● Given records:
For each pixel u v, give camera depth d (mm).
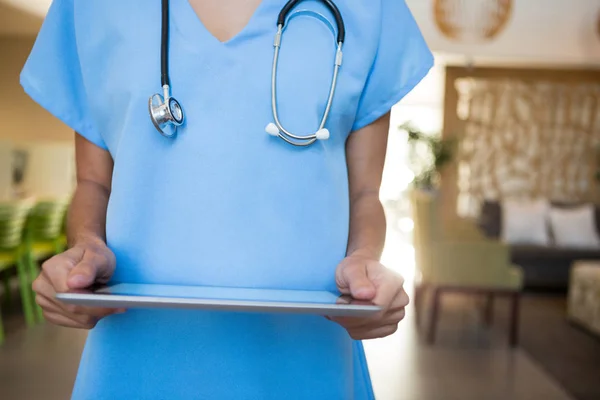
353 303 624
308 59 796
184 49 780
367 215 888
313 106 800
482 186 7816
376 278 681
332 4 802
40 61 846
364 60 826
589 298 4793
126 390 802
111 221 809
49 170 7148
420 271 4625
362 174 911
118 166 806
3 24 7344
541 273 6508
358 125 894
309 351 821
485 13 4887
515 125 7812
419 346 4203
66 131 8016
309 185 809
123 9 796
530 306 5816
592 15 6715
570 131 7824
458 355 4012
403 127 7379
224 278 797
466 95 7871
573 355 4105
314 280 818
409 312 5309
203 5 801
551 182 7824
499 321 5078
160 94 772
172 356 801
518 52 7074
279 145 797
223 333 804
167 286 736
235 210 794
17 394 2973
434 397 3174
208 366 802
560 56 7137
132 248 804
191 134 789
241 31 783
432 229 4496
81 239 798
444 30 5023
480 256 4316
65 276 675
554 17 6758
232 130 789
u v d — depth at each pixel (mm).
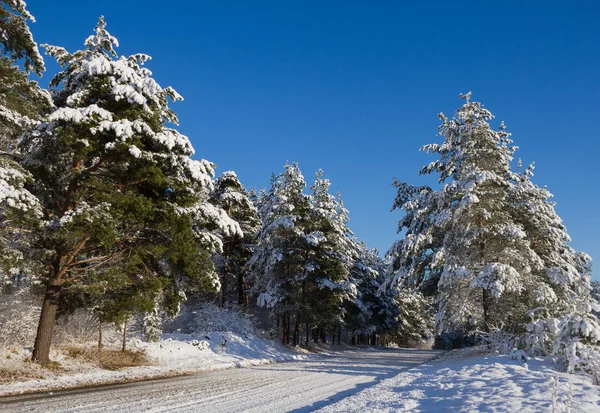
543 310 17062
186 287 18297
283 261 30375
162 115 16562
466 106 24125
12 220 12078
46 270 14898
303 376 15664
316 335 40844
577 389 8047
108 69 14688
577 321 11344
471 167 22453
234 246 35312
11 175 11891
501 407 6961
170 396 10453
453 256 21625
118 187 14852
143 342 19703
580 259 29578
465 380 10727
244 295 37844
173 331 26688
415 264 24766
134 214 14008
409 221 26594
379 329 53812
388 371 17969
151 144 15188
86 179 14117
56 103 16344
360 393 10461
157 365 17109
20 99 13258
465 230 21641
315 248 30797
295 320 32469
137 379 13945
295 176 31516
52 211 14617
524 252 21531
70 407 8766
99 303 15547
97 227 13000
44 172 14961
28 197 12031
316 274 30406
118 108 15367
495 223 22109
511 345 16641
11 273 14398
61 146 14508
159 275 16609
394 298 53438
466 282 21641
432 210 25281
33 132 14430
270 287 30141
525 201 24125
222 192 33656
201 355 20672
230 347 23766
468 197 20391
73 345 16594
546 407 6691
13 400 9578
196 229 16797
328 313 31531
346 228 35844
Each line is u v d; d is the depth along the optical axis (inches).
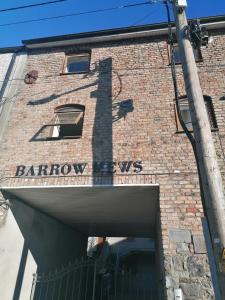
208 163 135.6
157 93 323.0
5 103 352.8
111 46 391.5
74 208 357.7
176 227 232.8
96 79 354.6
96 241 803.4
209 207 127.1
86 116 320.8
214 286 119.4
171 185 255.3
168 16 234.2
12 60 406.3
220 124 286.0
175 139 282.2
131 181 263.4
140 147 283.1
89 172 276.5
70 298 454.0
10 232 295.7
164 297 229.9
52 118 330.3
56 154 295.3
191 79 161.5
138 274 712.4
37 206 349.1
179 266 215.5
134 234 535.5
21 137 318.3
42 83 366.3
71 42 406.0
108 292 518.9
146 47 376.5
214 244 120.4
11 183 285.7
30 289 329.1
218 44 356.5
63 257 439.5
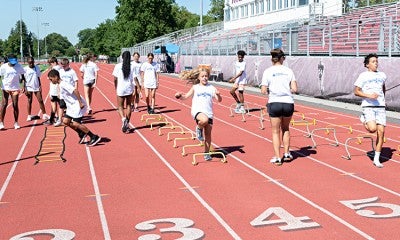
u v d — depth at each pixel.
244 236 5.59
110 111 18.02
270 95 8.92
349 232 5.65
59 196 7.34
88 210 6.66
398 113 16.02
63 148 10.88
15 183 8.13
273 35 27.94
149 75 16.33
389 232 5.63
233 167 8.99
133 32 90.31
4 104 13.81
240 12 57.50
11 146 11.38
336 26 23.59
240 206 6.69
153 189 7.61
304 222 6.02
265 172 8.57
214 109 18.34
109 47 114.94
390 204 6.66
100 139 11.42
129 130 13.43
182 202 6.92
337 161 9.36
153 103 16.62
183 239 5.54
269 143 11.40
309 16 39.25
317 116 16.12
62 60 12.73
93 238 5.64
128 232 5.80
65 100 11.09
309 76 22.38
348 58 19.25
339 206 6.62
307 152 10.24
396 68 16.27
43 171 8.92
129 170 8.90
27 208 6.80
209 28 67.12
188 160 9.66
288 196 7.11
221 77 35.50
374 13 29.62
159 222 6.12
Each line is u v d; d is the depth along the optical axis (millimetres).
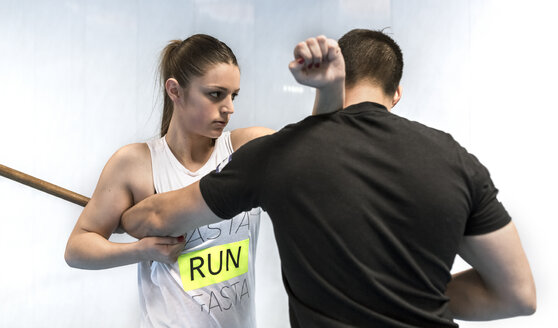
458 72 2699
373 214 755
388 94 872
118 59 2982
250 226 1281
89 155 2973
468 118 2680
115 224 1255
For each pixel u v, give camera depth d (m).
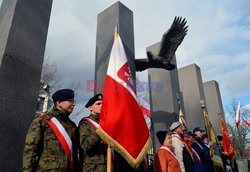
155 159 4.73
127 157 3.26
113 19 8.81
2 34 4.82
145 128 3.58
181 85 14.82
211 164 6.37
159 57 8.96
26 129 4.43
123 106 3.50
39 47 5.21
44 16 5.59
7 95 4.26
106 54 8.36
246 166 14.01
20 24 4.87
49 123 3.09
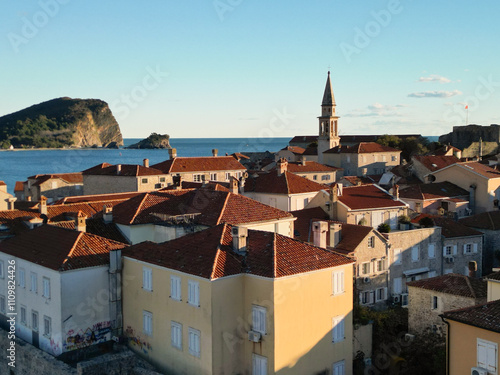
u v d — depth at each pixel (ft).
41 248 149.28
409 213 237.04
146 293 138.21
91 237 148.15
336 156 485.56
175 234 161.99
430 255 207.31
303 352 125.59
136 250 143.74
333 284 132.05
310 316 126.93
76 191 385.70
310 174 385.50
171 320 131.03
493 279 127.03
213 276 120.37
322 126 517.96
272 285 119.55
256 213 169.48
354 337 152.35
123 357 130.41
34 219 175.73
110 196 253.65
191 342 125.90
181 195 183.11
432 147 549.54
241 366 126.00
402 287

● Your objective: Each record above needs to be transcribed word for word, with its pictures omitted.

● Answer for this exercise:
For each pixel u v, give camera depth d (mm).
353 303 624
308 59 796
184 49 780
367 215 888
313 106 800
482 186 7816
376 278 681
332 4 802
40 61 846
364 60 826
589 298 4793
126 390 802
111 221 809
49 170 7148
420 271 4625
362 174 911
118 166 806
3 24 7344
541 273 6508
358 125 894
309 351 821
485 13 4887
515 125 7812
419 346 4203
66 131 8016
309 185 809
123 9 796
530 306 5816
592 15 6715
570 131 7824
458 355 4012
403 127 7379
224 278 797
466 95 7871
573 355 4105
314 280 818
409 312 5309
203 5 801
551 182 7824
499 321 5078
160 94 772
172 356 801
518 52 7074
279 145 797
223 333 804
167 286 736
235 210 794
17 394 2973
434 397 3174
208 366 802
560 56 7137
132 248 804
191 134 789
241 31 783
432 229 4496
81 239 798
444 30 5023
480 256 4316
65 276 675
554 17 6758
232 130 789
u v d — depth at each pixel (mm).
543 310 17062
186 287 18297
283 261 30375
162 115 16562
466 106 24125
12 220 12078
46 270 14898
303 376 15664
316 335 40844
577 389 8047
108 69 14688
577 321 11344
471 167 22453
234 246 35312
11 175 11891
501 407 6961
170 396 10453
453 256 21625
118 187 14852
143 342 19703
580 259 29578
465 380 10727
244 295 37844
173 331 26688
415 264 24766
134 214 14008
409 221 26594
379 329 53812
388 371 17969
151 144 15188
86 179 14117
56 103 16344
360 393 10461
157 365 17109
20 99 13258
465 230 21641
315 248 30797
295 320 32469
137 379 13945
295 176 31516
52 211 14617
524 252 21531
70 407 8766
99 303 15547
97 227 13000
44 172 14961
28 197 12031
316 274 30406
118 108 15367
495 223 22109
511 345 16641
11 273 14398
61 146 14508
159 275 16609
394 298 53438
466 282 21641
432 210 25281
33 132 14430
270 287 30141
525 201 24125
222 192 33656
201 355 20672
230 347 23766
468 197 20391
73 345 16594
546 407 6691
13 400 9578
196 229 16797
328 313 31531
346 228 35844
Each line is u v d; d is the depth along the optical axis (inches).
208 163 135.6
157 93 323.0
5 103 352.8
111 46 391.5
74 208 357.7
176 227 232.8
96 79 354.6
96 241 803.4
209 207 127.1
86 116 320.8
214 286 119.4
171 185 255.3
168 16 234.2
12 60 406.3
220 124 286.0
175 139 282.2
131 181 263.4
140 147 283.1
89 172 276.5
70 298 454.0
10 232 295.7
164 297 229.9
52 118 330.3
56 154 295.3
191 79 161.5
138 274 712.4
37 206 349.1
179 266 215.5
134 234 535.5
21 137 318.3
42 83 366.3
71 42 406.0
108 292 518.9
146 47 376.5
214 244 120.4
11 183 285.7
30 289 329.1
218 44 356.5
63 257 439.5
u v d — depth at each pixel.
244 236 5.59
110 111 18.02
270 95 8.92
349 232 5.65
59 196 7.34
88 210 6.66
398 113 16.02
63 148 10.88
15 183 8.13
273 35 27.94
149 75 16.33
389 232 5.63
233 167 8.99
133 32 90.31
4 104 13.81
240 12 57.50
11 146 11.38
336 26 23.59
240 206 6.69
153 189 7.61
304 222 6.02
265 172 8.57
214 109 18.34
109 47 114.94
390 204 6.66
100 139 11.42
129 130 13.43
182 202 6.92
337 161 9.36
153 103 16.62
183 239 5.54
269 143 11.40
309 16 39.25
317 116 16.12
62 60 12.73
93 238 5.64
128 232 5.80
65 100 11.09
309 76 22.38
348 58 19.25
339 206 6.62
307 152 10.24
396 68 16.27
43 171 8.92
129 170 8.90
27 208 6.80
209 28 67.12
188 160 9.66
288 196 7.11
221 77 35.50
374 13 29.62
159 222 6.12
Each line is u v d; d is the depth along the optical axis (millimetres).
458 72 2699
373 214 755
388 94 872
118 59 2982
250 226 1281
89 155 2973
468 118 2680
115 224 1255
For each pixel u v, give camera depth d (m).
155 159 4.73
127 157 3.26
113 19 8.81
2 34 4.82
145 128 3.58
181 85 14.82
211 164 6.37
159 57 8.96
26 129 4.43
123 106 3.50
39 47 5.21
44 16 5.59
7 95 4.26
106 54 8.36
246 166 14.01
20 24 4.87
49 123 3.09
u v d — depth at each pixel (ft).
41 248 149.28
409 213 237.04
146 293 138.21
91 237 148.15
336 156 485.56
175 234 161.99
430 255 207.31
303 352 125.59
136 250 143.74
333 284 132.05
310 316 126.93
76 191 385.70
310 174 385.50
171 320 131.03
493 279 127.03
213 276 120.37
322 126 517.96
272 285 119.55
256 213 169.48
354 337 152.35
123 357 130.41
34 219 175.73
110 196 253.65
191 342 125.90
181 195 183.11
432 147 549.54
241 366 126.00
402 287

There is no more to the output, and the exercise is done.